Shih Evelyn K, Beslow Lauren A, Natarajan Shobha S, Falkensammer Christine B, Messé Steven R, Ichord Rebecca N
From the Divisions of Neurology (E.K.S., L.A.B., R.N.I.) and Cardiology (S.S.N., C.B.F.), Children's Hospital of Philadelphia, PA; and Departments of Neurology (E.K.S., L.A.B., S.R.M., R.N.I.) and Pediatrics (E.K.S., L.A.B., S.S.N., C.B.F., R.N.I.), University of Pennsylvania, Philadelphia.
Neurology. 2021 Nov 23;97(21):e2096-e2102. doi: 10.1212/WNL.0000000000012892. Epub 2021 Oct 14.
To determine the significance of patent foramen ovale (PFO) in childhood stroke, we compared PFO prevalence, PFO features, and stroke recurrence risk in 25 children with cryptogenic arterial ischemic stroke (AIS), 54 children with AIS from a known etiology, and 209 healthy controls.
We performed a case-control analysis of a 14-year prospectively enrolled single-center cohort of children with AIS who underwent transthoracic echocardiogram (TTE) and compared them to TTEs of otherwise healthy children evaluated for benign cardiac concerns. Stroke patients 29 days to 18 years of age at stroke ictus with confirmed acute AIS on imaging, availability of complete diagnostic studies of stroke risk factors, including TTE images available for central review, and at least 1 follow-up evaluation after index stroke were included. Presence of PFO and high-risk PFO features were assessed by 2 independent, blinded reviewers and compared between groups with the Fisher exact test. Stroke/TIA recurrence risk was determined from Cox proportional hazards models.
Of 154 children with first-ever AIS, 79 were eligible; 25 had cryptogenic AIS, and 54 had a known cause. PFO prevalence was higher in the cryptogenic group (7, 28%) compared to both the known stroke etiology group (3, 5.6%, = 0.009) and controls without stroke (24, 11.5%, = 0.03). There were no significant differences in presence of right-to-left shunt and atrial septal aneurysm. Median follow-up time for entire stroke cohort was 20.9 months. Stroke-free recurrence at 2-years did not differ between children with and without PFO (HR 2.0, 95% CI 0.4-9.3, = 0.39).

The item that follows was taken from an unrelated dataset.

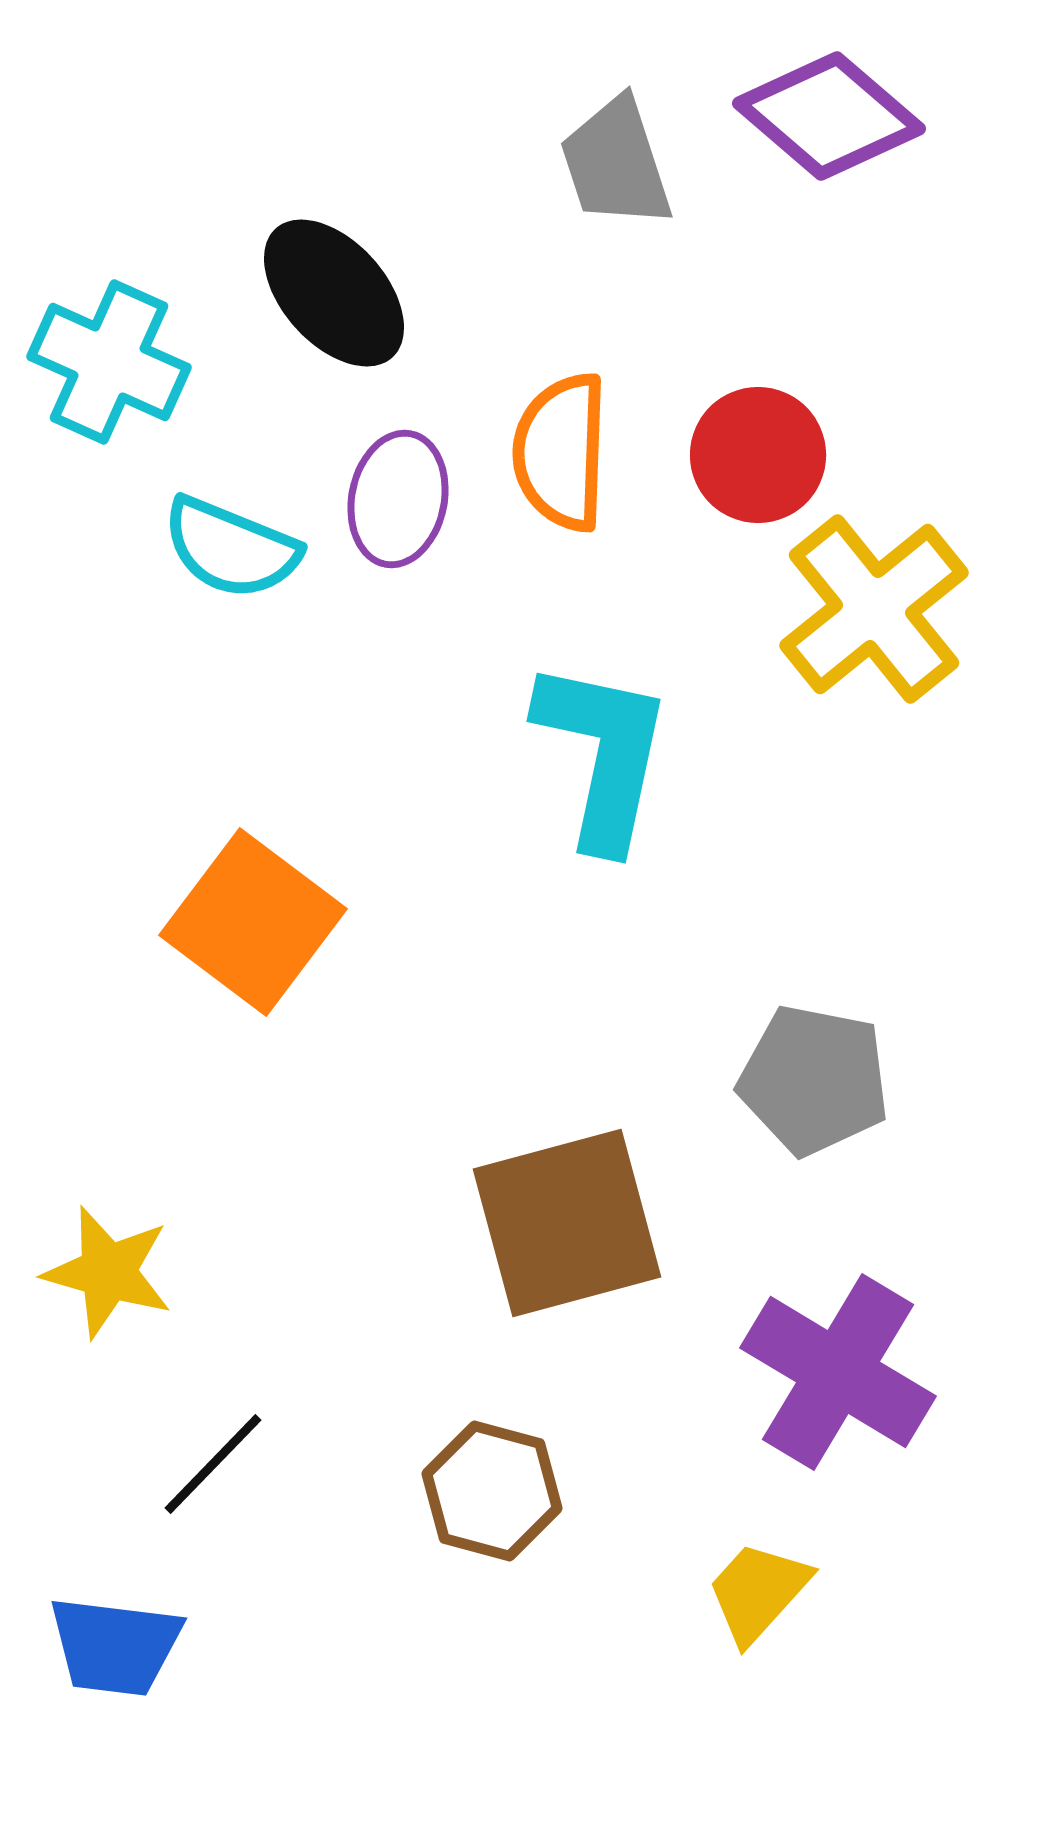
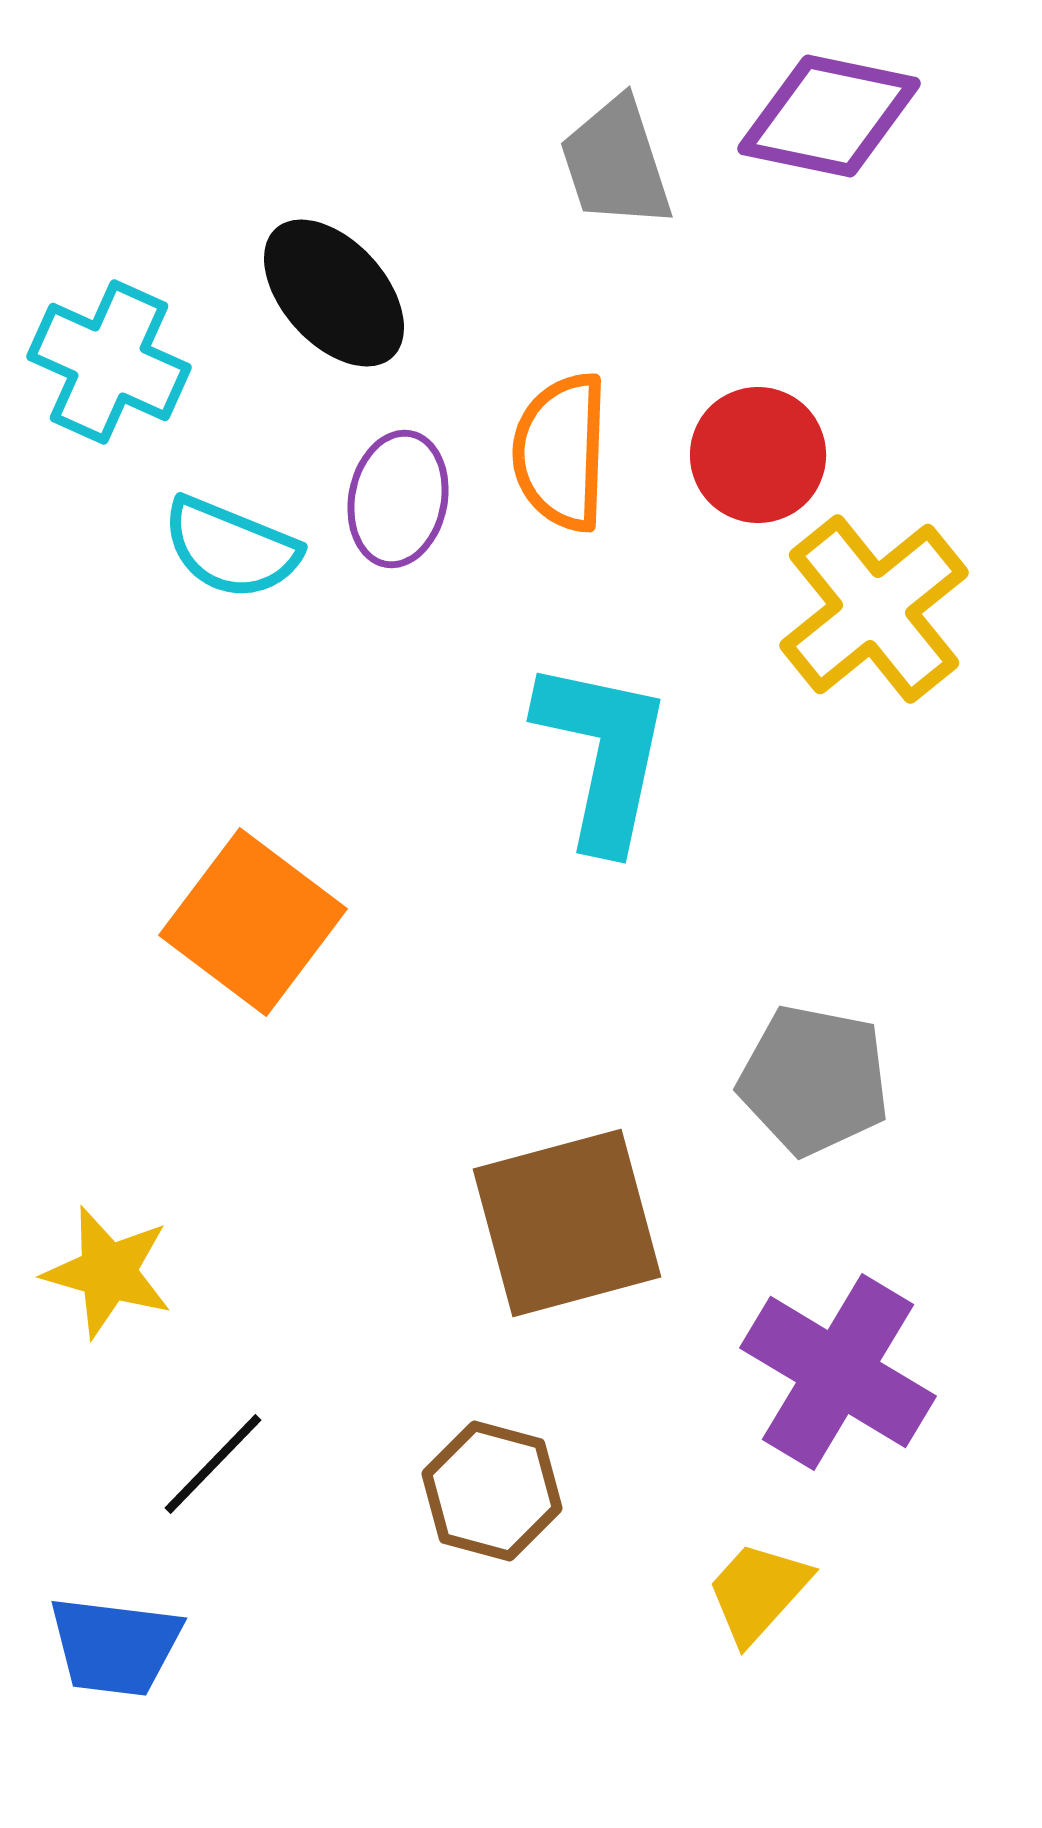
purple diamond: rotated 29 degrees counterclockwise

PFO prevalence was higher in children with cryptogenic stroke compared to patients with AIS with known etiology and healthy controls. PFO was not associated with increased recurrence risk. Optimal secondary preventive treatment in children with cryptogenic stroke and PFO remains uncertain and requires further study.
This study provides Class III evidence that children with cryptogenic ischemic stroke have an increased frequency of PFO compared to children with ischemic stroke of known etiology and healthy controls.
为了确定卵圆孔未闭(PFO)在儿童卒中中的意义,我们比较了25例隐源性动脉缺血性卒中(AIS)患儿、54例已知病因的AIS患儿和209例健康对照者的PFO患病率、PFO特征及卒中复发风险。
我们对一个前瞻性纳入的单中心队列中14年间接受经胸超声心动图(TTE)检查的AIS患儿进行病例对照分析,并将他们与因良性心脏问题接受评估的健康儿童的TTE结果进行比较。纳入卒中发作时年龄在29天至18岁、影像学确诊为急性AIS、可获得卒中危险因素的完整诊断研究(包括可供中心审查的TTE图像)且首次卒中后至少有1次随访评估的患儿。由2名独立的、不知情的审阅者评估PFO的存在及高危PFO特征,并采用Fisher精确检验在组间进行比较。卒中/短暂性脑缺血发作(TIA)复发风险由Cox比例风险模型确定。
在154例首次发生AIS的患儿中,79例符合条件;25例为隐源性AIS,54例有已知病因。与已知卒中病因组(3例,5.6%,P = 0.009)和无卒中的对照组(24例,11.5%,P = 0.03)相比,隐源性组的PFO患病率更高。右向左分流和房间隔瘤的存在无显著差异。整个卒中队列的中位随访时间为20.9个月。有PFO和无PFO的患儿2年无卒中复发情况无差异(风险比2.0,95%置信区间0.4 - 9.3,P = 0.39)。
与已知病因的AIS患儿和健康对照相比,隐源性卒中患儿的PFO患病率更高。PFO与复发风险增加无关。隐源性卒中和PFO患儿的最佳二级预防治疗仍不确定,需要进一步研究。
本研究提供III级证据,表明与已知病因的缺血性卒中患儿和健康对照相比,隐源性缺血性卒中患儿的PFO发生率更高。